*** PROVIDED RECORDS Section Begins ***

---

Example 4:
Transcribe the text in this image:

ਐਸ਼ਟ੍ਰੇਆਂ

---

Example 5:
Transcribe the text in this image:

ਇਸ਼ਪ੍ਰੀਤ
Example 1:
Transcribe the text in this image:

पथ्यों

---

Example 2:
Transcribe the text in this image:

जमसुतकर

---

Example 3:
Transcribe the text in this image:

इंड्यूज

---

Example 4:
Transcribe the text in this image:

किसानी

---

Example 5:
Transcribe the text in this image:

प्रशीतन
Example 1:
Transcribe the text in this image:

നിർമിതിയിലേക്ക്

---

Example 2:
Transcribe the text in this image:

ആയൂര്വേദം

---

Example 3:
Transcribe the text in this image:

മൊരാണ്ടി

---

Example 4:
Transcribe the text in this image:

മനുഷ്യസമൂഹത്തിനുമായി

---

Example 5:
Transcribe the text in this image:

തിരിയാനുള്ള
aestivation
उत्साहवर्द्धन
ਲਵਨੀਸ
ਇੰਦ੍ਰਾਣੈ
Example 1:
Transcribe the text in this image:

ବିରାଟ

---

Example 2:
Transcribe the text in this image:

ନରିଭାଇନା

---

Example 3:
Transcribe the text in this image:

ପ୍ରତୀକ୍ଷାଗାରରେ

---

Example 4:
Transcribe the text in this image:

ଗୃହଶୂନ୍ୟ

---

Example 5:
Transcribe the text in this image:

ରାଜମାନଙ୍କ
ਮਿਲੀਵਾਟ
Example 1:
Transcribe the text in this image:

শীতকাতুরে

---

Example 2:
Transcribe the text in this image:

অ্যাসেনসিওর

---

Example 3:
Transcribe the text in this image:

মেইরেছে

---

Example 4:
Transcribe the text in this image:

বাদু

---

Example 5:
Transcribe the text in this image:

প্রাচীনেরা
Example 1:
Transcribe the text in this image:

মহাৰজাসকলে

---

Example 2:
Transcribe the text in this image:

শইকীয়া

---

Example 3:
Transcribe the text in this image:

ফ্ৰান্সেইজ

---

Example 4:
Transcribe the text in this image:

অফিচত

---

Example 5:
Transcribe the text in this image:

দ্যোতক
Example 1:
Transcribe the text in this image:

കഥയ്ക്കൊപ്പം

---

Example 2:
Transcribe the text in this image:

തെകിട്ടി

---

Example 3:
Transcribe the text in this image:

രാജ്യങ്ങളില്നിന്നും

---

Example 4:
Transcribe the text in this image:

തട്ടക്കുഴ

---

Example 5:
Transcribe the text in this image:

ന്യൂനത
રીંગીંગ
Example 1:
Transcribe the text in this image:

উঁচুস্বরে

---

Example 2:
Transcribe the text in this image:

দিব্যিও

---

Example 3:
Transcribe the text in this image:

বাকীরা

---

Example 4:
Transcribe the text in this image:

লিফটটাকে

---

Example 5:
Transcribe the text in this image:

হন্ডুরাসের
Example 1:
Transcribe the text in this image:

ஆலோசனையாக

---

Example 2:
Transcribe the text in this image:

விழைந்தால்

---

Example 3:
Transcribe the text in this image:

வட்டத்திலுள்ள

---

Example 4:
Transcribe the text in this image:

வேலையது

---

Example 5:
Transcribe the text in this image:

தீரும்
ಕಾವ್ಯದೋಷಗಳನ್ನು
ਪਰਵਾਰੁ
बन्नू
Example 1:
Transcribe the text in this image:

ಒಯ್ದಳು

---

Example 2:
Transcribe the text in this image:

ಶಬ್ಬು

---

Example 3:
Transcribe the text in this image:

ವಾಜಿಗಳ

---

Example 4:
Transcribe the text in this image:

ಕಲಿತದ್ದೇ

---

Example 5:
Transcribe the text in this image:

*** PROVIDED RECORDS Section Ends ***

TASK DETAILS: Each record above is to be printed again exactly as written.

TASK OUTPUT:
---

Example 4:
Transcribe the text in this image:

ਐਸ਼ਟ੍ਰੇਆਂ

---

Example 5:
Transcribe the text in this image:

ਇਸ਼ਪ੍ਰੀਤ
Example 1:
Transcribe the text in this image:

पथ्यों

---

Example 2:
Transcribe the text in this image:

जमसुतकर

---

Example 3:
Transcribe the text in this image:

इंड्यूज

---

Example 4:
Transcribe the text in this image:

किसानी

---

Example 5:
Transcribe the text in this image:

प्रशीतन
Example 1:
Transcribe the text in this image:

നിർമിതിയിലേക്ക്

---

Example 2:
Transcribe the text in this image:

ആയൂര്വേദം

---

Example 3:
Transcribe the text in this image:

മൊരാണ്ടി

---

Example 4:
Transcribe the text in this image:

മനുഷ്യസമൂഹത്തിനുമായി

---

Example 5:
Transcribe the text in this image:

തിരിയാനുള്ള
aestivation
उत्साहवर्द्धन
ਲਵਨੀਸ
ਇੰਦ੍ਰਾਣੈ
Example 1:
Transcribe the text in this image:

ବିରାଟ

---

Example 2:
Transcribe the text in this image:

ନରିଭାଇନା

---

Example 3:
Transcribe the text in this image:

ପ୍ରତୀକ୍ଷାଗାରରେ

---

Example 4:
Transcribe the text in this image:

ଗୃହଶୂନ୍ୟ

---

Example 5:
Transcribe the text in this image:

ରାଜମାନଙ୍କ
ਮਿਲੀਵਾਟ
Example 1:
Transcribe the text in this image:

শীতকাতুরে

---

Example 2:
Transcribe the text in this image:

অ্যাসেনসিওর

---

Example 3:
Transcribe the text in this image:

মেইরেছে

---

Example 4:
Transcribe the text in this image:

বাদু

---

Example 5:
Transcribe the text in this image:

প্রাচীনেরা
Example 1:
Transcribe the text in this image:

মহাৰজাসকলে

---

Example 2:
Transcribe the text in this image:

শইকীয়া

---

Example 3:
Transcribe the text in this image:

ফ্ৰান্সেইজ

---

Example 4:
Transcribe the text in this image:

অফিচত

---

Example 5:
Transcribe the text in this image:

দ্যোতক
Example 1:
Transcribe the text in this image:

കഥയ്ക്കൊപ്പം

---

Example 2:
Transcribe the text in this image:

തെകിട്ടി

---

Example 3:
Transcribe the text in this image:

രാജ്യങ്ങളില്നിന്നും

---

Example 4:
Transcribe the text in this image:

തട്ടക്കുഴ

---

Example 5:
Transcribe the text in this image:

ന്യൂനത
રીંગીંગ
Example 1:
Transcribe the text in this image:

উঁচুস্বরে

---

Example 2:
Transcribe the text in this image:

দিব্যিও

---

Example 3:
Transcribe the text in this image:

বাকীরা

---

Example 4:
Transcribe the text in this image:

লিফটটাকে

---

Example 5:
Transcribe the text in this image:

হন্ডুরাসের
Example 1:
Transcribe the text in this image:

ஆலோசனையாக

---

Example 2:
Transcribe the text in this image:

விழைந்தால்

---

Example 3:
Transcribe the text in this image:

வட்டத்திலுள்ள

---

Example 4:
Transcribe the text in this image:

வேலையது

---

Example 5:
Transcribe the text in this image:

தீரும்
ಕಾವ್ಯದೋಷಗಳನ್ನು
ਪਰਵਾਰੁ
बन्नू
Example 1:
Transcribe the text in this image:

ಒಯ್ದಳು

---

Example 2:
Transcribe the text in this image:

ಶಬ್ಬು

---

Example 3:
Transcribe the text in this image:

ವಾಜಿಗಳ

---

Example 4:
Transcribe the text in this image:

ಕಲಿತದ್ದೇ

---

Example 5:
Transcribe the text in this image:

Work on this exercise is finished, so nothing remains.